With the Gel Slick-treated side facing down, place the edge of the Gel Coverslip against a second pair of tweezers resting on the slide. Slowly lower the Gel Coverslip onto the tissue section to spread the Gel Embedding Solution.
Gently press the Gel Coverslip to squeeze out excess Gel Embedding Solution.
Remove excess gel embedding solution by aspiration.
Incubate at room temperature for 1.5 hours.
Monitor the gel embedding process in the waste tube. The gel should start to form within 1 hour. Dispose of the waste tube once the gel has formed.
Gently lift the gel coverslip using the sharp tip of a blade. Discard the gel coverslip.
The tissue sample should appear very translucent.
Wash with 5 mL Sample Prep Wash Buffer. We will now proceed with tissue clearing .
Warm Clearing Premix at 37°C for 30 min before use. The Clearing Premix should be a clear solution before use. If the solution is cloudy, warm until the solution becomes clear. Prepare Clearing Solution
Add 5 milliliters of Clearing Solution. The Clearing Solution should be kept at 37 degrees C.
Cut some parafilm and use it to seal the dish.
Place dish in a larger petri dish.
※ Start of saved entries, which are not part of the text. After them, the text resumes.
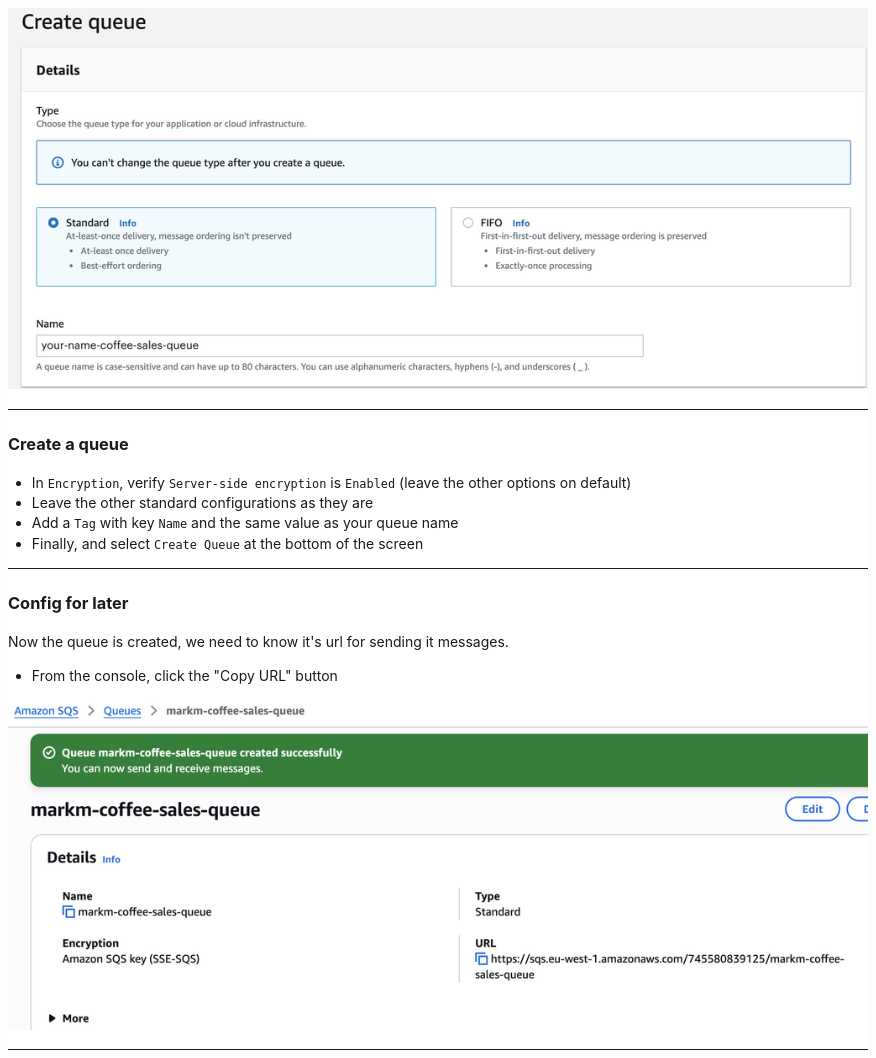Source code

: ![](img/create-queue.png)

---

### Create a queue

- In `Encryption`, verify `Server-side encryption` is `Enabled` (leave the other options on default)
- Leave the other standard configurations as they are
- Add a `Tag` with key `Name` and the same value as your queue name
- Finally, and select `Create Queue` at the bottom of the screen

---

### Config for later

Now the queue is created, we need to know it's url for sending it messages.

- From the console, click the "Copy URL" button

![sqs-copy-url.png](./img/sqs-copy-url.png)

---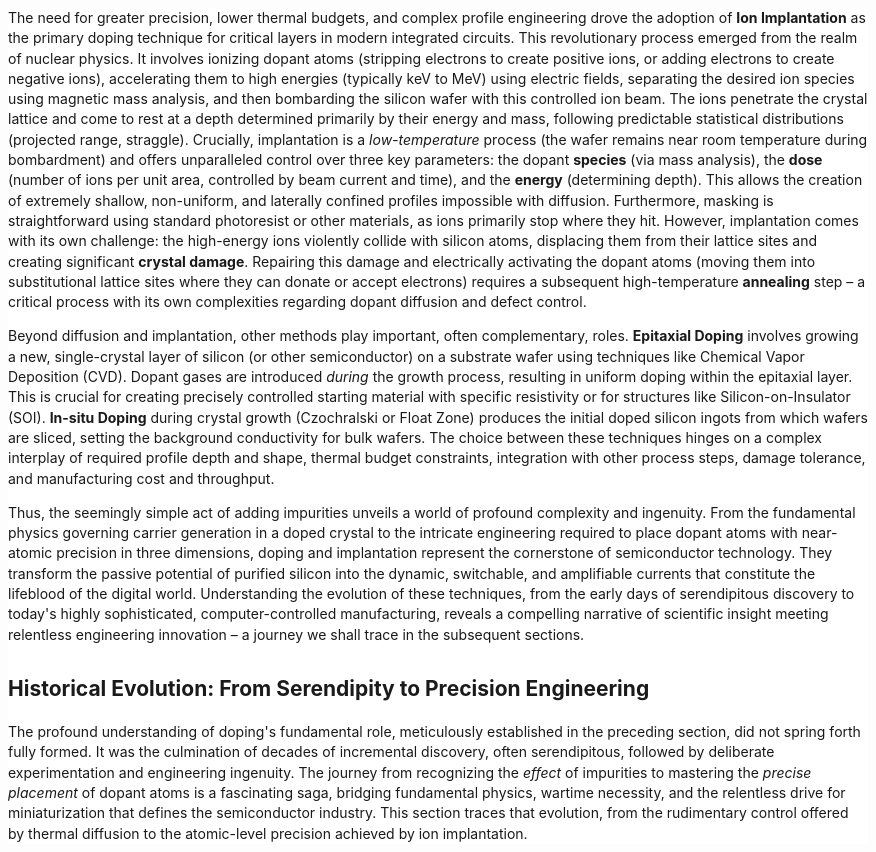 The need for greater precision, lower thermal budgets, and complex profile engineering drove the adoption of **Ion Implantation** as the primary doping technique for critical layers in modern integrated circuits. This revolutionary process emerged from the realm of nuclear physics. It involves ionizing dopant atoms (stripping electrons to create positive ions, or adding electrons to create negative ions), accelerating them to high energies (typically keV to MeV) using electric fields, separating the desired ion species using magnetic mass analysis, and then bombarding the silicon wafer with this controlled ion beam. The ions penetrate the crystal lattice and come to rest at a depth determined primarily by their energy and mass, following predictable statistical distributions (projected range, straggle). Crucially, implantation is a *low-temperature* process (the wafer remains near room temperature during bombardment) and offers unparalleled control over three key parameters: the dopant **species** (via mass analysis), the **dose** (number of ions per unit area, controlled by beam current and time), and the **energy** (determining depth). This allows the creation of extremely shallow, non-uniform, and laterally confined profiles impossible with diffusion. Furthermore, masking is straightforward using standard photoresist or other materials, as ions primarily stop where they hit. However, implantation comes with its own challenge: the high-energy ions violently collide with silicon atoms, displacing them from their lattice sites and creating significant **crystal damage**. Repairing this damage and electrically activating the dopant atoms (moving them into substitutional lattice sites where they can donate or accept electrons) requires a subsequent high-temperature **annealing** step – a critical process with its own complexities regarding dopant diffusion and defect control.

Beyond diffusion and implantation, other methods play important, often complementary, roles. **Epitaxial Doping** involves growing a new, single-crystal layer of silicon (or other semiconductor) on a substrate wafer using techniques like Chemical Vapor Deposition (CVD). Dopant gases are introduced *during* the growth process, resulting in uniform doping within the epitaxial layer. This is crucial for creating precisely controlled starting material with specific resistivity or for structures like Silicon-on-Insulator (SOI). **In-situ Doping** during crystal growth (Czochralski or Float Zone) produces the initial doped silicon ingots from which wafers are sliced, setting the background conductivity for bulk wafers. The choice between these techniques hinges on a complex interplay of required profile depth and shape, thermal budget constraints, integration with other process steps, damage tolerance, and manufacturing cost and throughput.

Thus, the seemingly simple act of adding impurities unveils a world of profound complexity and ingenuity. From the fundamental physics governing carrier generation in a doped crystal to the intricate engineering required to place dopant atoms with near-atomic precision in three dimensions, doping and implantation represent the cornerstone of semiconductor technology. They transform the passive potential of purified silicon into the dynamic, switchable, and amplifiable currents that constitute the lifeblood of the digital world. Understanding the evolution of these techniques, from the early days of serendipitous discovery to today's highly sophisticated, computer-controlled manufacturing, reveals a compelling narrative of scientific insight meeting relentless engineering innovation – a journey we shall trace in the subsequent sections.

## Historical Evolution: From Serendipity to Precision Engineering

The profound understanding of doping's fundamental role, meticulously established in the preceding section, did not spring forth fully formed. It was the culmination of decades of incremental discovery, often serendipitous, followed by deliberate experimentation and engineering ingenuity. The journey from recognizing the *effect* of impurities to mastering the *precise placement* of dopant atoms is a fascinating saga, bridging fundamental physics, wartime necessity, and the relentless drive for miniaturization that defines the semiconductor industry. This section traces that evolution, from the rudimentary control offered by thermal diffusion to the atomic-level precision achieved by ion implantation.
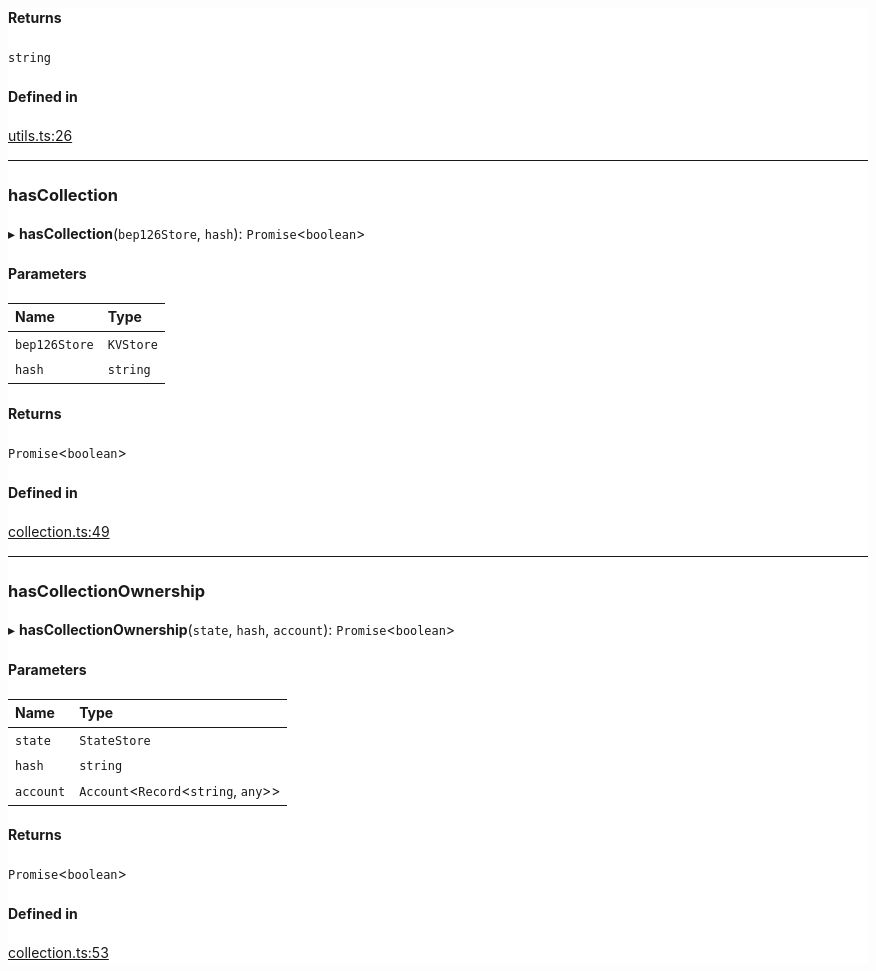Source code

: #### Returns

`string`

#### Defined in

[utils.ts:26](https://github.com/bearmint/bearmint/blob/main/packages/bep-126/source/utils.ts#L26)

___

### hasCollection

▸ **hasCollection**(`bep126Store`, `hash`): `Promise`<`boolean`\>

#### Parameters

| Name | Type |
| :------ | :------ |
| `bep126Store` | `KVStore` |
| `hash` | `string` |

#### Returns

`Promise`<`boolean`\>

#### Defined in

[collection.ts:49](https://github.com/bearmint/bearmint/blob/main/packages/bep-126/source/collection.ts#L49)

___

### hasCollectionOwnership

▸ **hasCollectionOwnership**(`state`, `hash`, `account`): `Promise`<`boolean`\>

#### Parameters

| Name | Type |
| :------ | :------ |
| `state` | `StateStore` |
| `hash` | `string` |
| `account` | `Account`<`Record`<`string`, `any`\>\> |

#### Returns

`Promise`<`boolean`\>

#### Defined in

[collection.ts:53](https://github.com/bearmint/bearmint/blob/main/packages/bep-126/source/collection.ts#L53)
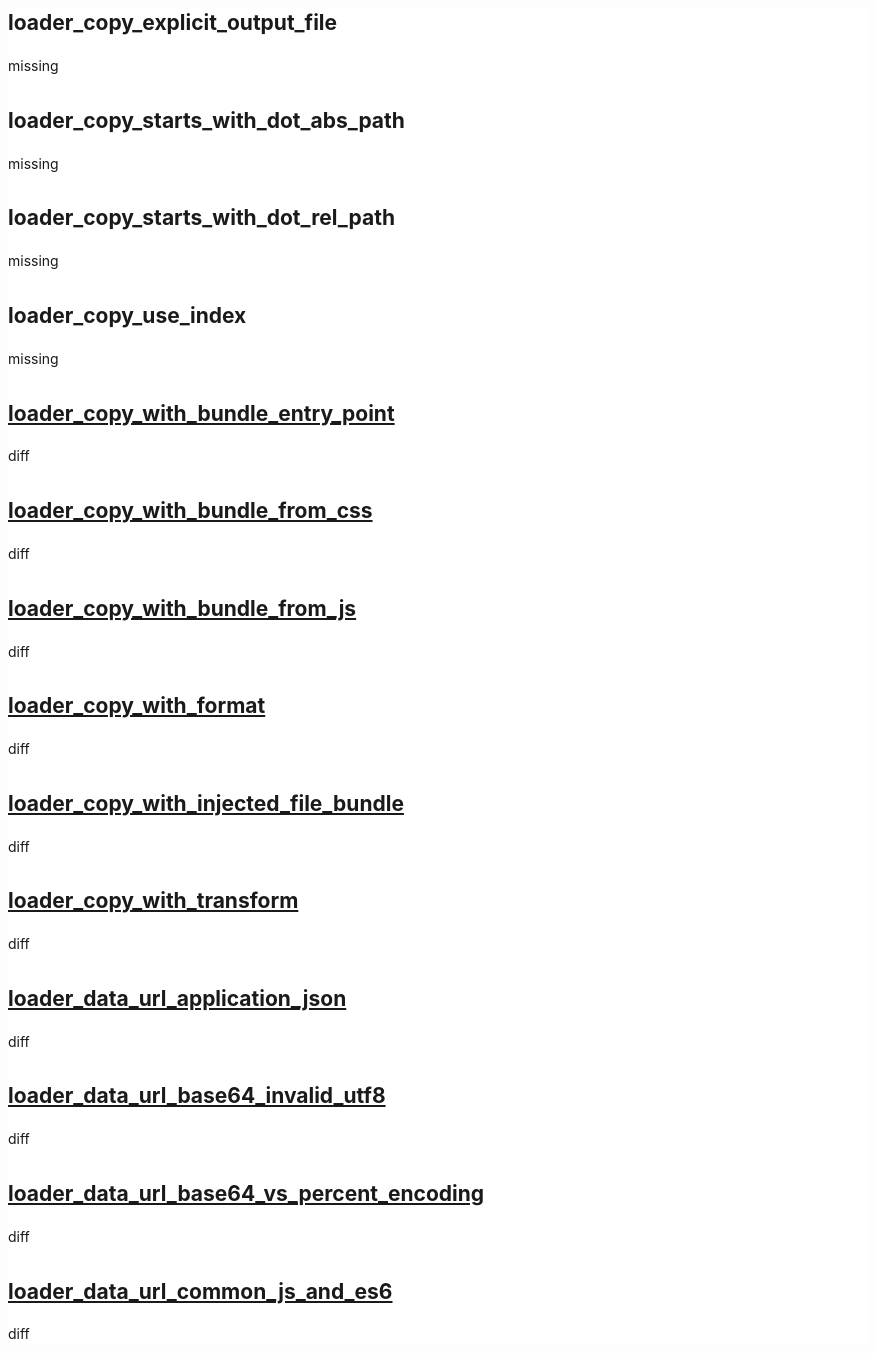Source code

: ## loader_copy_explicit_output_file
  missing
## loader_copy_starts_with_dot_abs_path
  missing
## loader_copy_starts_with_dot_rel_path
  missing
## loader_copy_use_index
  missing
## [loader_copy_with_bundle_entry_point](../../../crates/rolldown/tests/esbuild/loader/loader_copy_with_bundle_entry_point/diff.md)
  diff
## [loader_copy_with_bundle_from_css](../../../crates/rolldown/tests/esbuild/loader/loader_copy_with_bundle_from_css/diff.md)
  diff
## [loader_copy_with_bundle_from_js](../../../crates/rolldown/tests/esbuild/loader/loader_copy_with_bundle_from_js/diff.md)
  diff
## [loader_copy_with_format](../../../crates/rolldown/tests/esbuild/loader/loader_copy_with_format/diff.md)
  diff
## [loader_copy_with_injected_file_bundle](../../../crates/rolldown/tests/esbuild/loader/loader_copy_with_injected_file_bundle/diff.md)
  diff
## [loader_copy_with_transform](../../../crates/rolldown/tests/esbuild/loader/loader_copy_with_transform/diff.md)
  diff
## [loader_data_url_application_json](../../../crates/rolldown/tests/esbuild/loader/loader_data_url_application_json/diff.md)
  diff
## [loader_data_url_base64_invalid_utf8](../../../crates/rolldown/tests/esbuild/loader/loader_data_url_base64_invalid_utf8/diff.md)
  diff
## [loader_data_url_base64_vs_percent_encoding](../../../crates/rolldown/tests/esbuild/loader/loader_data_url_base64_vs_percent_encoding/diff.md)
  diff
## [loader_data_url_common_js_and_es6](../../../crates/rolldown/tests/esbuild/loader/loader_data_url_common_js_and_es6/diff.md)
  diff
Cover and wipe the outside with 70% ethanol to sterilize.
Incubate in a humidified 37 degree Celsius cell culture incubator for 24 hours, or until the tissue section becomes transparent.
Once the tissue sample is completely transparent, proceed to DAPI and PolyT staining.
Prepare for ImagingTake Sample Prep Wash Buffer and Formamide Wash Buffer from the MERSCOPE Sample Prep Kit.Prepare a 37°C water bath with ~2 cm (height) of water in the bath (or such that the water level rises to ~2.5 cm up the outside of the cartridge). Place the applicable MERSCOPE Imaging Cartridge in the 37°C water bath for 45 min. DO NOT allow the valve to contact the water. Warm up DAPI and PolyT Staining Reagent (PN 20300021) for 10 min in a 37°C water bath. Gently vortex the tube for 30 seconds at lowest setting to ensure the reagents are well mixed, and no precipitate is visible before use.• Maintain Imaging Buffer Activator and RNase inhibitor in a benchtop cooler until use.• Return unused reagents to −20°C storage but minimize freeze-thaw cycles.• Note the MERSCOPE Imaging Cartridge barcode number in case it must be entered manually.• Ensure the applicable panel-specific MERSCOPE Codebook is available. It may be imported from local storage or the Vizgen Cloud.• Ensure the MERSCOPE Instrument waste container is empty before starting an experiment.
Aspirate the Clearing Solution.
Wash with 5 milliliters of Imaging Prep Wash Buffer. Do this a total of 4 times.
Add 5 milliliters of DAPI and PolyT Staining Reagent. Incubate for 10 minutes on a rocker.
Wash with 5 milliliters of Formamide Wash Buffer. Incubate for 5 minutes.
You may now proceed with image acquisition using the MERSCOPE instrument. Refer to the MERSCOPE Instrument Guide for instructions.